Patrick’s life serves as a similar example as the apostle Paul. Paul considered himself a “bondservant of Christ.” The word translated “bondservant” is really doulos, and most Bible translations don’t draw out the true meaning of the word very well. It actually means “slave.” Paul recognized that he was Christ’s slave, purchased by Christ’s blood, and ready to do what God desired him to do. Patrick was similar. He had been a slave in Ireland and left to obtain his freedom, only to return as a slave to Christ and help free the Irish from the slavery of their sin.

While most of us have never been slaves in a foreign land, we do know the bondage of sin. We have attempted to free ourselves from sin’s ominous foreboding grip numerous times and failed miserably, reminded of the chains of sin that clang upon our souls. But Christ has come to set us free! As Jesus said in John 14:6, “I am the way, and the truth, and the life. No one comes to the Father except through Me.” And again in John 8:32, “and you will know the truth, and the truth will set you free." Jesus is the truth of God and it’s He who will set us free. Or as it says in John 8:36, “So if the Son sets you free, you will be free indeed.”

Christ set me free from my sin and He can set you free as well! It doesn’t matter who you are or what you have done; Jesus can and will set every single person free who comes to Him in repentance and faith, ready to surrender their life to Him. There is no sin too great, no situation too dire, and no past that can’t be forgiven.
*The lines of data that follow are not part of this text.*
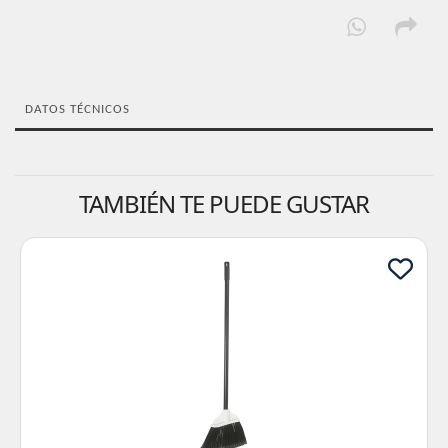
DATOS TÉCNICOS
TAMBIÉN TE PUEDE GUSTAR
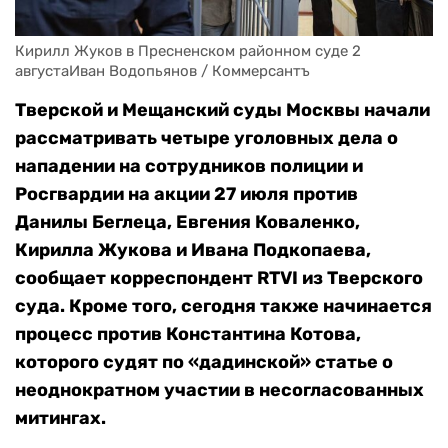
Кирилл Жуков в Пресненском районном суде 2 
августаИван Водопьянов / Коммерсантъ
Тверской и Мещанский суды Москвы начали
рассматривать четыре уголовных дела о
нападении на сотрудников полиции и
Росгвардии на акции 27 июля против
Данилы Беглеца, Евгения Коваленко,
Кирилла Жукова и Ивана Подкопаева,
сообщает корреспондент RTVI из Тверского
суда. Кроме того, сегодня также начинается
процесс против Константина Котова,
которого судят по «дадинской» статье о
неоднократном участии в несогласованных
митингах.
He will set you free and then He will take and use you to reach many people with the Good News of Jesus Christ, just as He did with St. Patrick. Patrick was freed from his physical slavery only to become a fully devoted bondservant of Jesus Christ, ready and wiling to return to the very people who held him in slavery in order that they may be won to Jesus Christ. Are we willing to let Christ set us free? And then, once He has, will we speak to others so that they too may be freed? St. Patrick’s Day is a day to remember God’s love, His grace, and His mission to save sinners. He saved me and He can save you as well. Call out to Him in repentance and faith, ask Him to save you, and He will. He will transform you and then commission you for a task whereby you will be used by Him to bring others to the wonderful saving knowledge of who He is. May we surrender to the Master of the Universe and then be transformed so others might share in the overflowing joy of God and His Gospel. Amen.